Ich würde gern noch für ein paar moderne Klassiker die Werbetrommel rühren, die bei Euch Spezialisten zwar wahrscheinlich eher unter Mainstream laufen; bei Leuten wie mir, die nur hin und wieder vorsichtig die Nase (resp. Ohren) in andere Sphären als "generic metal" stecken, aber durchaus dazu führen kann, andere musikalische Pfade als die bekannten, ausgetretenen einzuschlagen.

Als da vor allem wäre:

IGOR STRAWINSKY ~ "Der Feuervogel"



Ich hab' das Werk vor ca. 30 Jahren zusammen mit meiner (deutlich dem Bildungsbürgertum zugeneigten) Tante in Stuttgart als Ballettaufführung gesehen und war ausserordentlich beeindruckt - das mag zwar hauptsächlich an der akrobatischen Tanzdarbietung gelegen haben, aber wie dem auch sei: :verehr:!

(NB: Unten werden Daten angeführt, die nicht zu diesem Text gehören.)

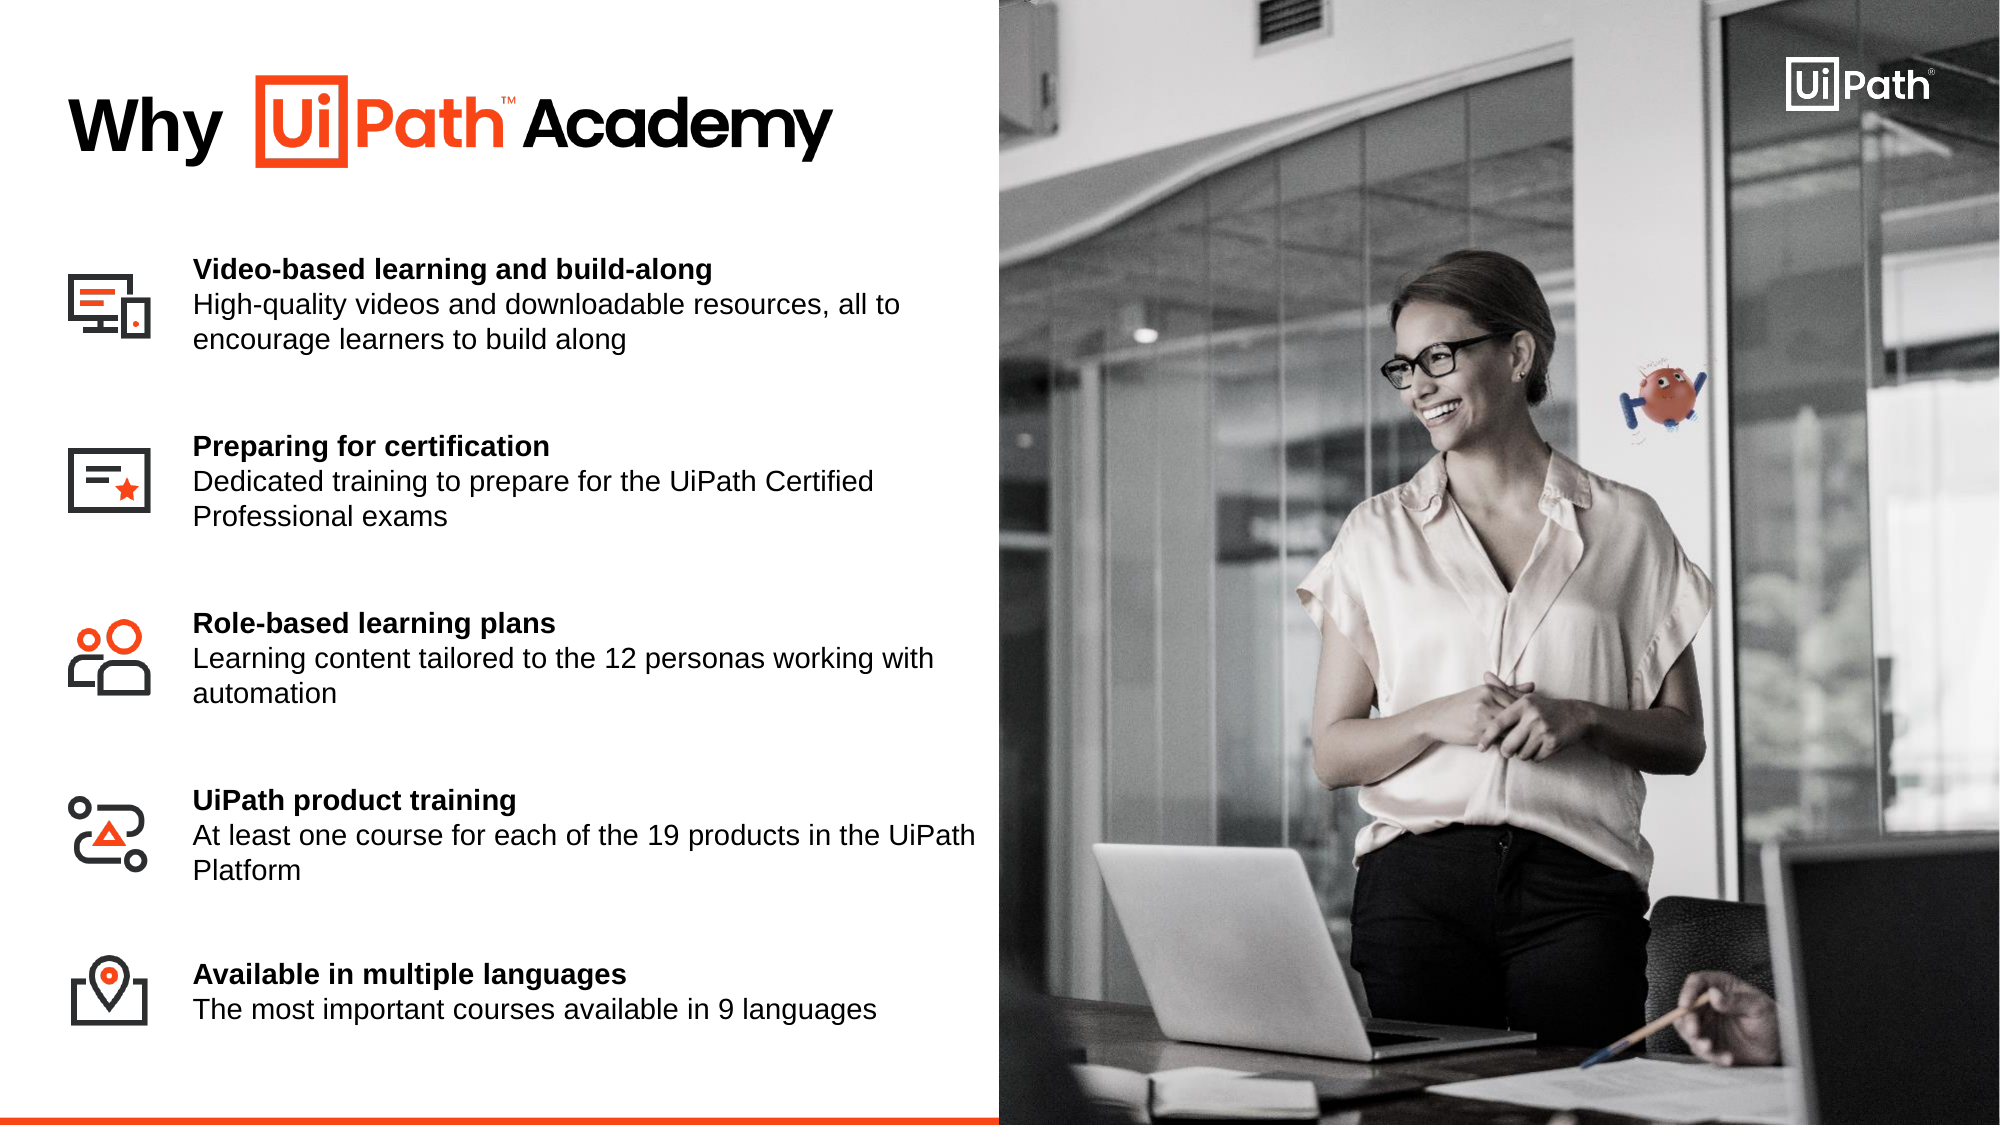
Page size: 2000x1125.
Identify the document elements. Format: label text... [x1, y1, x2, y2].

picture [244, 65, 850, 183]
text_box Video-based learning and build-along High-quality videos and downloadable resources, all to encourage learners to build along [177, 242, 994, 363]
picture [61, 787, 156, 882]
text_box [41, 164, 954, 1067]
picture [999, 0, 2000, 1125]
picture [61, 610, 156, 705]
picture [61, 256, 156, 351]
text_box Preparing for certification Dedicated training to prepare for the UiPath Certified Professional exams [177, 419, 994, 540]
picture [61, 943, 156, 1037]
title Why [68, 90, 238, 158]
picture [61, 433, 156, 528]
text_box Available in multiple languages The most important courses available in 9 languages [177, 948, 994, 1033]
text_box Role-based learning plans Learning content tailored to the 12 personas working with automation [177, 596, 994, 717]
text_box UiPath product training At least one course for each of the 19 products in the UiPath Platform [177, 773, 994, 894]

(an das rein symphonische Stück hab' ich mich allerdings bislang nicht recht rangetraut; muss wohl mal die " richtige" Stimmung dafür abpassen ;)).
 
Weiterhin drehen sich hin und wieder auf meinem Plattenteller:

- Modest Mussorgsky

- Aram Khatschaturian

- Maurice Ravel

- Carl Orff
(wobei ich besonders von seiner Bandbreite angetan bin; vom eher massenkompatiblen "Carmina Burana" bis zum für mich recht anstrengenden und wenig zugänglichen "Prometheus").
 
Strawinsky
herzen-smilies-0053.gif
 
Da wir Gorecki und Pärt schon hatten, hier noch mehr "Kitsch":

Howard Skempton - Lento (1990)

Die Kitsch-Diskussion ist ja tatsächlich nicht neu (zumindest was Pärt betrifft) und grade unter Musikwissenschaftlern ist der Pärt auch umstritten was das angeht. Der von HantSchwartz schon mehrfach zitierte (und von mir auch hoch geschätzte) Prof. Frank Hentschel sagte mir mal, er finde seine Musik schlicht langweilig. Ich persönlich finde sie aber einfach nur schön (was auch für Goreckis Sinfonie und das Skempton-Stück gilt). Ist wohl Geschmackssache und auch sehr Stimmungsabhängig (bei mir jedenfalls).
Neben dem oben geposteten Cantus von Pärt ist mein Favorit übrigens das Lamentate.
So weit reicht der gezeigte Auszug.